Pussy Riot’s February performance in the Cathedral of Christ the Saviour was their most radical statement to date. The performance was loaded with hatred for, and anger at, Putin’s Government, and included screams of “Mother of God, chase Putin away!” Band members were subsequently charged on the grounds of hooliganism aimed at inciting religious hatred, although they maintain that their actions were purely politically motivated.

The Cathedral of Christ the Saviour is a prominent site of religious worship in Russia, and many church goers and religious faithful throughout the country were offended by the band’s actions. Whether people support the political message of Pussy Riot or not, many believe they should not have been forced to confront it in a religious setting that people turn to for solace from their issues, many of which are informed by politics. Russia is a nominally secular state, and as such it is expected that politics is obliged to be separate from the church in the same way that the Church is expected to be separate from the State.

The Russian Government has been publicly condemned by the international community for the two year sentence, which is widely seen as extreme and a repression of free speech. Many international commentators have interpreted it as Putin becoming increasingly repressive of dissent, which they worry is indicative of a more broadly non-cooperative state.

The issue, however, is further complicated by the fact that despite, nominal secularism, the Russian Orthodox Church wields tremendous power and influence over the Government and broader society.

In reality, despite their anti-Putin rhetoric, Pussy Riot was not a particularly large threat to Putin, and had he been fervently opposed to them it is likely that their original sentencing would have been harsher. Look for comparison to multimillionaire Mikhail Khodorkovsky, who in 2003 was sentenced to seven years jail along with his lawyer. In 2010 this sentence was extended by six years. Unlike Pussy Riot’s shock value, denoted by their bright balaclavas, aggressive lyrics and provocative name, Khodorkovsky represented a legitimate threat to the existing order. The 49 year old business man, head of a charitable fund and ex-owner of the top oil producing company Yukos, had money and significant political influence.
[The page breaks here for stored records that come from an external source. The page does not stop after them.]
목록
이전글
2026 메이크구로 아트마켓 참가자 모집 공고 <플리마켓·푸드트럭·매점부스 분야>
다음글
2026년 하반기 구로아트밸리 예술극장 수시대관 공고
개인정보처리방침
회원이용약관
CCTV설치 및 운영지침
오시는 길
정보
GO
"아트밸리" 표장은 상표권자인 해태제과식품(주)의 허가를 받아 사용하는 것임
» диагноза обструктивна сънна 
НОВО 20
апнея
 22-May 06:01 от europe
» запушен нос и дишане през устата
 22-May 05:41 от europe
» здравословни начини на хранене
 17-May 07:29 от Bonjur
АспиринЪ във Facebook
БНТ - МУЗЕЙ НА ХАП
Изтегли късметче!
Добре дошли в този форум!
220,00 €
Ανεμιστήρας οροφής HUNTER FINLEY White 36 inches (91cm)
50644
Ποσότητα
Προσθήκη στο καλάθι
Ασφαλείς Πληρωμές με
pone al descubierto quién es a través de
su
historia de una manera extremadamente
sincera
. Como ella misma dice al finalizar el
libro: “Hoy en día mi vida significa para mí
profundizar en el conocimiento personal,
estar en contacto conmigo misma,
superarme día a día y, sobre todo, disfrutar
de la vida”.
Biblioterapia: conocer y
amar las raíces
As such, many believe that the second sentencing of Pussy Riot was primarily dictated by the Church rather than the State. Given the offence caused to religious leaders by the protest at their place of worship, it comes as no surprise that they would be instrumental in the sentencing of the protesters.

The Russian Government has no incentive to be more amenable to prosecuted members despite world-wide support for Pussy Riot. The outcome increases Putin’s reputation as a firm leader and sends a message to other potential dissenters that their actions will not be tolerated. Putin has publicly justified the sentence by referring to Pussy Riot’s past provocative actions such as having group sex in public and posting the video thereof on the internet. However, rather than demonstrating that the State is responsible for the prosecution, these statements merely suggest that Putin is happy to rule in accordance with the wishes of the Orthodox Church.

As such, the sentencing of Pussy Riot has exposed not only ongoing problems of free speech in Russia, but also a deep seated connection between the State and the Church. This perhaps validates the group’s decision to protest at the Orthodox Cathedral, but has in turn damaged the meaning of, and ability to practice, religion for many Russian citizens. Free speech and freedom of religion should never come at the expense of one another, yet for this to be realised it is necessary that there be a clear distinction between the Church and the State.